There is an irony here, which is that a similar kind of legal mentality influenced Trump’s campaign to overturn the results of the 2020 election. John Eastman’s argument that Mike Pence could interpose himself between the official results of the election and Joe Biden’s inauguration was a much more fanciful constitutional argument than the one that Baude and Paulsen make. But it was similar in imagining a particular interpretation of the Constitution as something that can just be deemed correct and then imposed by a particular actor — the vice president in the Eastman case, state election officials in theirs — without regard to anything that would naturally follow in the realm of the political.”

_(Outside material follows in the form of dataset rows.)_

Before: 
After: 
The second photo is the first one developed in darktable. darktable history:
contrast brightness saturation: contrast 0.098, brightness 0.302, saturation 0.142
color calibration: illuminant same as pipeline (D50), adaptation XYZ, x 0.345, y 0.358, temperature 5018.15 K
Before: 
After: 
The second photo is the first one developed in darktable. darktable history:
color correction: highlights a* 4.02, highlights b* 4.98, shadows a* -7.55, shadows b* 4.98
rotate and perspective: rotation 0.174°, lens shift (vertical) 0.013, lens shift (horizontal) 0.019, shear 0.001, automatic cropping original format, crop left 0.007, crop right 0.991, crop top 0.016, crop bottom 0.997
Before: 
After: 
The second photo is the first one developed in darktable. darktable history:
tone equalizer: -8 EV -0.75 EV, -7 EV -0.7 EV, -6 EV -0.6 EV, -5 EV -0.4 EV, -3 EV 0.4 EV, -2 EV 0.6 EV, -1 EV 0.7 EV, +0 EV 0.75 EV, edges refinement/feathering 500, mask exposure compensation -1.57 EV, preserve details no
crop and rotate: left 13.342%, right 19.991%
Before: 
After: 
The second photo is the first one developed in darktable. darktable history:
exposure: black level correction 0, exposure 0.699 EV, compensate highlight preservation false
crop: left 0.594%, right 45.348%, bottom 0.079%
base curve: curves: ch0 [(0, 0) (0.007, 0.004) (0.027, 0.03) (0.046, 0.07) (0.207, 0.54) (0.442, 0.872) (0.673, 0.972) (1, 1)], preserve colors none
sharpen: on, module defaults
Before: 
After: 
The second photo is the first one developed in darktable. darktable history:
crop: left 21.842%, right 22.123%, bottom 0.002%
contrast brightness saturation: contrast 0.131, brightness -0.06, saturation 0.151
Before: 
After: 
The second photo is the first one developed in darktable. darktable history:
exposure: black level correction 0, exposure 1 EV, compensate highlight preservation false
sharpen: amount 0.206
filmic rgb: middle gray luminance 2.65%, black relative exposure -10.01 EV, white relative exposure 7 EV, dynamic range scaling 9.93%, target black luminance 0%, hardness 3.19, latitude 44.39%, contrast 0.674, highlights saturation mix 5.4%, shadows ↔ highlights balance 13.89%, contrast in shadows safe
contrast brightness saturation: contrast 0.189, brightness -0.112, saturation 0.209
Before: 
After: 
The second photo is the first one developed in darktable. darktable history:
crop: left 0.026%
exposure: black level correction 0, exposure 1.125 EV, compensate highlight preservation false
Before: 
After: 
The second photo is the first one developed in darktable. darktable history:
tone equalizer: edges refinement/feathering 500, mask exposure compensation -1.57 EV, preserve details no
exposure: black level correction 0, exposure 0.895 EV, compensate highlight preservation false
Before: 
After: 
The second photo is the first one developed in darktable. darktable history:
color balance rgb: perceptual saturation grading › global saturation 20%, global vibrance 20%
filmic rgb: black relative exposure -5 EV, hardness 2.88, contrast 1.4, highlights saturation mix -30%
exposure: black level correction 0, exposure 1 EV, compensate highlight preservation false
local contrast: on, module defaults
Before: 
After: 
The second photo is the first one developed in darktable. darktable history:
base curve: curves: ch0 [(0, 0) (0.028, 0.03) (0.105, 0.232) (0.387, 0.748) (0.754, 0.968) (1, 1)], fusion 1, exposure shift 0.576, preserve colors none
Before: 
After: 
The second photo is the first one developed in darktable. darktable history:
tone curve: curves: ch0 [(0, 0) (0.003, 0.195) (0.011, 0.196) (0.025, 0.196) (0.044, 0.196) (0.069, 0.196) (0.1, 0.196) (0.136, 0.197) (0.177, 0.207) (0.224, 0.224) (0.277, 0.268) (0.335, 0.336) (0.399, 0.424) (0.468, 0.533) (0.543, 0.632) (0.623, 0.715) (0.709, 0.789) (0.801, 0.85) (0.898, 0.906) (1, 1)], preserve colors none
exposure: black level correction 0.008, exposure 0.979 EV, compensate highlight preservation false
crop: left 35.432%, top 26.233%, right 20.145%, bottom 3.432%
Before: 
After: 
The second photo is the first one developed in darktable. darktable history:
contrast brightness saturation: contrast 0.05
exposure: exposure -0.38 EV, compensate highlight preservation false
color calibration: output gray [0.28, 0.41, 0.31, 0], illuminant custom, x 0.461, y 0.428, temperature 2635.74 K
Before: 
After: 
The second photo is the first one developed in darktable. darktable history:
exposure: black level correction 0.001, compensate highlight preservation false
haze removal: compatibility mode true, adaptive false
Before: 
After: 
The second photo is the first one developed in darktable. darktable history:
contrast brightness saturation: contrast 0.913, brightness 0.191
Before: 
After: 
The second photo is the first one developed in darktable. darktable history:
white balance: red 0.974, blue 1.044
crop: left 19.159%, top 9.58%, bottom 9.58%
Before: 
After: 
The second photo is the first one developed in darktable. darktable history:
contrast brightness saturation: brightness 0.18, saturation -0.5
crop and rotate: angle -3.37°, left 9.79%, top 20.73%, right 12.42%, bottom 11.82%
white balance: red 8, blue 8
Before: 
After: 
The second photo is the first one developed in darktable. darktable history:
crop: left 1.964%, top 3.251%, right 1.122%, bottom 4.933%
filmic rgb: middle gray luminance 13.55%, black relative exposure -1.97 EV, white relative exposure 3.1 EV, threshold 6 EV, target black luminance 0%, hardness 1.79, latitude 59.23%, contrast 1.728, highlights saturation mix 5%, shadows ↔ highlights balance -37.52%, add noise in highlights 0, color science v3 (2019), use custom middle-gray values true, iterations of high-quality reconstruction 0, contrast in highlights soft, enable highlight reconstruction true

Note: the position that I took in my Washington Post column was not that state officials on their own could unilaterally disqualify Trump and exclude him from the ballot; instead, it was the view that the nation needs an orderly procedure to adjudicate the issue–one way or the other–on the merits with due process and final resolution in the U.S. Supreme Court, so that this issue doesn’t come back in an even worse way on January 6, 2025. To Douthat’s point that the resolution ultimately has to be political, that’s absolutely true. For me the relevant political question is whether Congress, particularly its Democrats, can bind themselves to accept a fair adjudication of this issue in advance of the election, so that they take off the table the potential political–and constitutional–catastrophe of attempting to deny Trump the presidency after he’s (hypothetically) won the Electoral College.